## Aim of the exercise:
Repeat exactly every line that comes at or after the line containing "T138, owner: Jennifer -> Ruth", through the end of the entries below.

## Data extract:
================

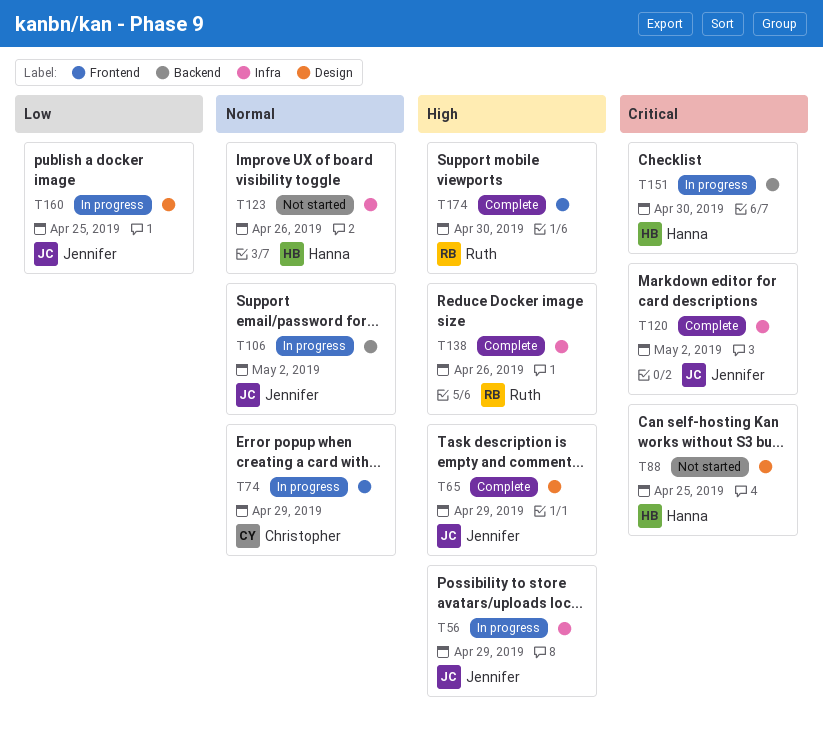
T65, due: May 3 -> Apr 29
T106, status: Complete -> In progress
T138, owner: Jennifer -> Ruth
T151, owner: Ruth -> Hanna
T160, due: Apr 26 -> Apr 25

================

## Solution to this problem:
T138, owner: Jennifer -> Ruth
T151, owner: Ruth -> Hanna
T160, due: Apr 26 -> Apr 25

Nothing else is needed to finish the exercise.